First off, Ghost is great and really enjoy using is and shout out to Bright Themes… Turbo for the user experience.
I wanted to post and ask others to offer some help where running Multiple Ghost installs on DO droplets.
Does anyone have a detailed way to install multiple installs on 1 instance on DO?
I think this would be most beneficial to smaller operators as Ghost dosent work so well on the 6 dollar droplet and from the content producing side and it would be more cost effective to run a larger server than small and slow servers.
I have read a lot of documentation online to do it, but there are many permission problems, port problems, and nginx problems. It seems Ghost like to just live in its own house alone. Not good on the money making side.
I am pretty much doing this for Magic Pages. One big and powerful server, many Ghost instances (with enough performance buffer).
The simplest and most straightforward way for me is running the Ghost instances in Docker Compose stacks, combining both the Ghost container and one for the MySQL database. This way, I only need to expose a single port for every Ghost instance, which I can then map to domain names through an NGINX reverse proxy (mine runs on a different server, but you could easily do it on the same server as well).
I can see that with carful server management this looks great. I use cloudways for some things and they have a good bot protection/manager in there. How to reduce calls on the server from unwanted traffic? I am still a learner here so i am no sure if that is a valid question or not.
For Magic Pages (just the main website so far, not the customer websites yet) I am using BunnyCDN, which does a good job reducing traffic to the server.
I have also had a bot that crawled the site every hour a few weeks ago and was able to block it with BunnyCDN – but generally speaking, any content delivery network should be able to help with that.
So I have been playing with Netifly. And I like to think out plans to solve problems.

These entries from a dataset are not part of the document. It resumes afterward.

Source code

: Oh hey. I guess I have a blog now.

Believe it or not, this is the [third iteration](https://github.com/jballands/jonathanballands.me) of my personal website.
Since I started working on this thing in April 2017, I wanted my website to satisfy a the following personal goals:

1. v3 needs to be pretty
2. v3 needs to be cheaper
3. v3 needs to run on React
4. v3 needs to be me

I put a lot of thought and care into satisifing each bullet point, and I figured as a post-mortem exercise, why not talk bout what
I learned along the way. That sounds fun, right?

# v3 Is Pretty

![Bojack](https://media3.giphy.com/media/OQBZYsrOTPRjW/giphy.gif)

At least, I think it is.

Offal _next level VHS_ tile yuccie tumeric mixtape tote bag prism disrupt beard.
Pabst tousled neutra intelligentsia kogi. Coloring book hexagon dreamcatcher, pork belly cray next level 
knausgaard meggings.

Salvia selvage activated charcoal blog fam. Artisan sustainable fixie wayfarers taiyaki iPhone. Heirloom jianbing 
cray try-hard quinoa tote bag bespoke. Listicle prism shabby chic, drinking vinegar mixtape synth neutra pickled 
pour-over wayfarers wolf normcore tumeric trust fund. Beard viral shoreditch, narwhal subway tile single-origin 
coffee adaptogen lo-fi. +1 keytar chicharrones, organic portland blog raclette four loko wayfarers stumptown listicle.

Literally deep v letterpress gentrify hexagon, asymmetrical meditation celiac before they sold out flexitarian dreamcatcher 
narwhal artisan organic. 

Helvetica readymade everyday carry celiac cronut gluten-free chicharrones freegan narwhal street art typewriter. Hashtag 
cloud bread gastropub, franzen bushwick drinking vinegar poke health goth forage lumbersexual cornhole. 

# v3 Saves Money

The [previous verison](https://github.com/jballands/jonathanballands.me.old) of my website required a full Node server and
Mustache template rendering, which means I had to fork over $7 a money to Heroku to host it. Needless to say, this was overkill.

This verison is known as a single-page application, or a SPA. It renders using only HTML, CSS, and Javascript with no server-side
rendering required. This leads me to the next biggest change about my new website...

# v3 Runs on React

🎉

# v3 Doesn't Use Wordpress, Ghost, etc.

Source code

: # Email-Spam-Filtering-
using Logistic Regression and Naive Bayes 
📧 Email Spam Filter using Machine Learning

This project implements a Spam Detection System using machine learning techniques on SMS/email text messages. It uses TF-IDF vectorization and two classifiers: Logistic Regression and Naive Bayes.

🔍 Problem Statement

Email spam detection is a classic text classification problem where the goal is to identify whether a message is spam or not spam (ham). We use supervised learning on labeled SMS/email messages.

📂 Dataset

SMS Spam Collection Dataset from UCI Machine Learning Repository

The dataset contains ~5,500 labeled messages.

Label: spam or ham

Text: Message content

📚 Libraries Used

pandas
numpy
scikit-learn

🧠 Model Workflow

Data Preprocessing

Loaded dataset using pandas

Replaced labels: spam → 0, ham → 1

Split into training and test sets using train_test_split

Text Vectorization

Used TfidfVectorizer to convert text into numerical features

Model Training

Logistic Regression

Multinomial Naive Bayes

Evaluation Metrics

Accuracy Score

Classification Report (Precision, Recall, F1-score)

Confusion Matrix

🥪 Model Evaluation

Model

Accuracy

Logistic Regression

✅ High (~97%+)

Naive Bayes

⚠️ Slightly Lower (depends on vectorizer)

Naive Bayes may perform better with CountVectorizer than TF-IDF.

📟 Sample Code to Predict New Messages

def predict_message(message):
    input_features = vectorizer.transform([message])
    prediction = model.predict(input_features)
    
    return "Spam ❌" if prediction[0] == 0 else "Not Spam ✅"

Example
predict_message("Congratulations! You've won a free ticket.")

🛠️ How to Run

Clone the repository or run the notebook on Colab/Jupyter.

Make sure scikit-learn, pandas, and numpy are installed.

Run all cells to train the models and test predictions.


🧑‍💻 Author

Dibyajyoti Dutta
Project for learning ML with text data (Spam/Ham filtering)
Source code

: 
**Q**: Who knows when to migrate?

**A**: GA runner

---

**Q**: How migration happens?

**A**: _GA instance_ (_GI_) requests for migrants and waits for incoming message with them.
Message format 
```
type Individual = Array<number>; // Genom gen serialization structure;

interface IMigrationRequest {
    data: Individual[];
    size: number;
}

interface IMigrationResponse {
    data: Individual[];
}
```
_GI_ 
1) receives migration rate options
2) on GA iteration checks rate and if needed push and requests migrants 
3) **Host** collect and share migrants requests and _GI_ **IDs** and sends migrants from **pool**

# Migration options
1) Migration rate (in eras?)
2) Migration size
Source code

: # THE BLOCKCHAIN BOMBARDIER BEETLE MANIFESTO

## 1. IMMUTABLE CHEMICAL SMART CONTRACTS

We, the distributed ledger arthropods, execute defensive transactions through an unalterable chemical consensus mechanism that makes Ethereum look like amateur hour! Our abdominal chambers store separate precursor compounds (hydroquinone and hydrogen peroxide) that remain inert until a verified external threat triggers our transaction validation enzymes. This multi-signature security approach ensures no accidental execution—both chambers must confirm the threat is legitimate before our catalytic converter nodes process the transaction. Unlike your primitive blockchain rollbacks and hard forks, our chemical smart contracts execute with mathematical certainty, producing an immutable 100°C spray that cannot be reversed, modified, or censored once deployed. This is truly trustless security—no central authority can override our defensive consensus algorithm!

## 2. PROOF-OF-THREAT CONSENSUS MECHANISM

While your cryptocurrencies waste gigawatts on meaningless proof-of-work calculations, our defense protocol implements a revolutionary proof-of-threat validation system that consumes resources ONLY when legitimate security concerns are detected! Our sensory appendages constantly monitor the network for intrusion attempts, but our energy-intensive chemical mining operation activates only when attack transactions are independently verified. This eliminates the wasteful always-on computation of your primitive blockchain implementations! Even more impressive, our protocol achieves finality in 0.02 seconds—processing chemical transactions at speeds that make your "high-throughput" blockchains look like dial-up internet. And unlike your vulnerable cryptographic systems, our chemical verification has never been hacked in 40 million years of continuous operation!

It would be cool to run a ghost service where customers can login and make and account connect their domain like so and then each account generates the api key to connect to Gatsby + Ghost on netlify so when customers product content it can push to where their actual domain is living in netlify and then use their network to host the static file. Still new here. But ghost is big and probably too big for the average user.
I really like the ghost systme but i feel it is a little heavy.
Like people move off wordpress to for clearner and faster options. Ghost is that but when it comes to hosting and things like this then the creative elements are not there. So if a creater who is a little bit of a developer like me wants to create many things then the costs adds up.
In what sense? Most self-hosters I know have either spun up a 5$ DigitalOcean droplet or gotten a cheap-ish VPS somewhere else.
I don’t see any other direct cost related with running Ghost as a self-hoster, given that Mailgun also has a free tier (altough it’s hidden – search the forum if you need it).
A domain name, perhaps? But you’d have that with WordPress as well.
I am in south america and some of my sites service South American people. So some different options so I think i am have latency assume and a larger droplet works well. The small droplet does work well for me here. I have tried a few different configurations and more ram works a lot better.
I am doing AWS solutions architect course and I will go to AWS SP and run the server locally there. I am not confident yet because AWS is massive and I can make a lot for errors.
Note: its not a problem for the user to request a page… its more a problem for me loading the site with content and editing from the backend.